Cross-Lingual Transfer Learning for Complex Word Identification
This work addresses the challenge of making specialized texts more accessible for non-native speakers, though it is incremental as it builds on existing methods and datasets.
The paper tackles the problem of identifying complex words in multilingual texts to aid non-native speakers, achieving state-of-the-art cross-lingual results with macro F1-scores of 0.774 for English, 0.782 for German, and 0.734 for Spanish in zero-shot learning.

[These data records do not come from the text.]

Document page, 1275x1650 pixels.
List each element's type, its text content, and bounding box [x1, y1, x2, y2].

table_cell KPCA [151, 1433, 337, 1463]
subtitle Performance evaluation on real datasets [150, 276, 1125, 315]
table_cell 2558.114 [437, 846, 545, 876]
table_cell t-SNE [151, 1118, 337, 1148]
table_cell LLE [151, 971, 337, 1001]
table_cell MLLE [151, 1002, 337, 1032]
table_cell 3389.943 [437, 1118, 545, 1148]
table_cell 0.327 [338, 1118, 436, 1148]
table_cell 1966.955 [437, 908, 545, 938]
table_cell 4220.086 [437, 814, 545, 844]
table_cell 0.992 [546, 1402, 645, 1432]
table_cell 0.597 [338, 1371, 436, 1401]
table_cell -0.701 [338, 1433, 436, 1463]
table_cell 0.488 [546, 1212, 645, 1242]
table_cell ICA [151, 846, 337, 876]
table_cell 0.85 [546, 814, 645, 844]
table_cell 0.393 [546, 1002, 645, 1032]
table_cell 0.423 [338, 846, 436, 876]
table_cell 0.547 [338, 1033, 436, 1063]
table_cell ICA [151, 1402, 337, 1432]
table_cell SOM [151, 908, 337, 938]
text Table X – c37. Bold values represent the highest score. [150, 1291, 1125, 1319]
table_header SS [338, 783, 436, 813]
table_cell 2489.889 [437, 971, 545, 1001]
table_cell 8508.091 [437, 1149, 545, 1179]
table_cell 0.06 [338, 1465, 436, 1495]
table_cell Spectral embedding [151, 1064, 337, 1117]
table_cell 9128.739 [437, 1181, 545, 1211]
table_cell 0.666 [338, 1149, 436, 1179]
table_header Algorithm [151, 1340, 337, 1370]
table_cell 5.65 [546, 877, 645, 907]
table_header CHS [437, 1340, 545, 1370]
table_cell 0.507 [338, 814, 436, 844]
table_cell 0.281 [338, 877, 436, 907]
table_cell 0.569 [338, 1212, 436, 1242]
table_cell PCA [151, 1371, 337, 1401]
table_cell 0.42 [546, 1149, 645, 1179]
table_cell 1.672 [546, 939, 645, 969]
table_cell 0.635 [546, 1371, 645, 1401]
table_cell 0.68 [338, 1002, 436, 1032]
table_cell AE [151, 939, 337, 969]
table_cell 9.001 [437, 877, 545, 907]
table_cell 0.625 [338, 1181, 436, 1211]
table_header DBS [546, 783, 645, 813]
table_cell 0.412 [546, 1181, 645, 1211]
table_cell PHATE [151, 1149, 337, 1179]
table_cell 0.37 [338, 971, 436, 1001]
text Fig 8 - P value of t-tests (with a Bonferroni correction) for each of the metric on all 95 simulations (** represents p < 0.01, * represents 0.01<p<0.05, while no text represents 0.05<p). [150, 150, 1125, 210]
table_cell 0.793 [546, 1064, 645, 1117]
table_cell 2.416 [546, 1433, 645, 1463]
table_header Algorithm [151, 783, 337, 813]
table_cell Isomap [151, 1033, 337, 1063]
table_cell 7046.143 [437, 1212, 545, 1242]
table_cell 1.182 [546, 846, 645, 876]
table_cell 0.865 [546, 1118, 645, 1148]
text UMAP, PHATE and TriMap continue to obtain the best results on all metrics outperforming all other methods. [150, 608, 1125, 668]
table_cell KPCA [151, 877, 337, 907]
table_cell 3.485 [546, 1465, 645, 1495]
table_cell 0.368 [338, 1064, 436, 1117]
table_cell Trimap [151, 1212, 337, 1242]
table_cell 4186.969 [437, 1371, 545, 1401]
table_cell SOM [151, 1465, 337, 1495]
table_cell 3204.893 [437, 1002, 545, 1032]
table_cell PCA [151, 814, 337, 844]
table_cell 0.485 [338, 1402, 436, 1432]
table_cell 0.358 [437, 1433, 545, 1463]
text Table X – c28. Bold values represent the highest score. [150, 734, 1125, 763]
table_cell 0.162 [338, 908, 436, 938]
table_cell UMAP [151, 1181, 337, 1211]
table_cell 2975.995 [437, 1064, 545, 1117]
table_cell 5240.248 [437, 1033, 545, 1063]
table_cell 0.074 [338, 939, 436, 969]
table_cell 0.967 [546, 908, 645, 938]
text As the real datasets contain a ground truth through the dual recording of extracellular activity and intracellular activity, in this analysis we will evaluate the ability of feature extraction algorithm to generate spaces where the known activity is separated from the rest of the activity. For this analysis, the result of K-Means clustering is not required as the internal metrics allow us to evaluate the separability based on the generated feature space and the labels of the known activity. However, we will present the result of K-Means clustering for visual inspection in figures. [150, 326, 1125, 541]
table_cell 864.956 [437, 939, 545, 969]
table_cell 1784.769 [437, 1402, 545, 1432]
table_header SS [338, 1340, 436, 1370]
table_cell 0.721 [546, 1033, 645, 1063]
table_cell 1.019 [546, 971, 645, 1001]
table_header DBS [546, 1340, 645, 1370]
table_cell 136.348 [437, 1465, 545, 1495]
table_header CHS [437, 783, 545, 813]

Complex Word Identification (CWI) is a task centered on detecting hard-to-understand words, or groups of words, in texts from different areas of expertise. The purpose of CWI is to highlight problematic structures that non-native speakers would usually find difficult to understand. Our approach uses zero-shot, one-shot, and few-shot learning techniques, alongside state-of-the-art solutions for Natural Language Processing (NLP) tasks (i.e., Transformers). Our aim is to provide evidence that the proposed models can learn the characteristics of complex words in a multilingual environment by relying on the CWI shared task 2018 dataset available for four different languages (i.e., English, German, Spanish, and also French). Our approach surpasses state-of-the-art cross-lingual results in terms of macro F1-score on English (0.774), German (0.782), and Spanish (0.734) languages, for the zero-shot learning scenario. At the same time, our model also outperforms the state-of-the-art monolingual result for German (0.795 macro F1-score).